* [What the task asks]
What is needed here is every line of the records that includes "septembre".

(Records from a data source)
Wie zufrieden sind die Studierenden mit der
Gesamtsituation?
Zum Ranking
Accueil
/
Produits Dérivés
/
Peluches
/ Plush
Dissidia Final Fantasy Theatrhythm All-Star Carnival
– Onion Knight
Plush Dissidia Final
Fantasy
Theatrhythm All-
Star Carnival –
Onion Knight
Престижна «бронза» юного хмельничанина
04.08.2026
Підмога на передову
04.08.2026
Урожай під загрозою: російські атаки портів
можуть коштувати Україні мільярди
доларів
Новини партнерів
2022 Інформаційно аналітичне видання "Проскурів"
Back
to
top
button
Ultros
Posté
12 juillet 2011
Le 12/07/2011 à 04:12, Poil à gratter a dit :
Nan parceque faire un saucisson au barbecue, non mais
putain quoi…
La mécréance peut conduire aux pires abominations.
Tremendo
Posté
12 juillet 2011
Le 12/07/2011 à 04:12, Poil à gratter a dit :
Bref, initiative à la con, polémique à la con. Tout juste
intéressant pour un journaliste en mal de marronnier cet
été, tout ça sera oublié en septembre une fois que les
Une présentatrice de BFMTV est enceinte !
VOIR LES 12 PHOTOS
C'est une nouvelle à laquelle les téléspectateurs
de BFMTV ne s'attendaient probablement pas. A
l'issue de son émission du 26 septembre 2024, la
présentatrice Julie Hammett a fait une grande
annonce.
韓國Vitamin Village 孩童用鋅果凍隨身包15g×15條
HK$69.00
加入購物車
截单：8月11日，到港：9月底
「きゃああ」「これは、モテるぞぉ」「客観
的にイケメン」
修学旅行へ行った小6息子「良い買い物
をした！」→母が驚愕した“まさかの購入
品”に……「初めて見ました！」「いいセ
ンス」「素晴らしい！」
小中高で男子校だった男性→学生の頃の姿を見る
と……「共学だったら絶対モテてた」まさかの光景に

* [Answer below]
été, tout ça sera oublié en septembre une fois que les
l'issue de son émission du 26 septembre 2024, la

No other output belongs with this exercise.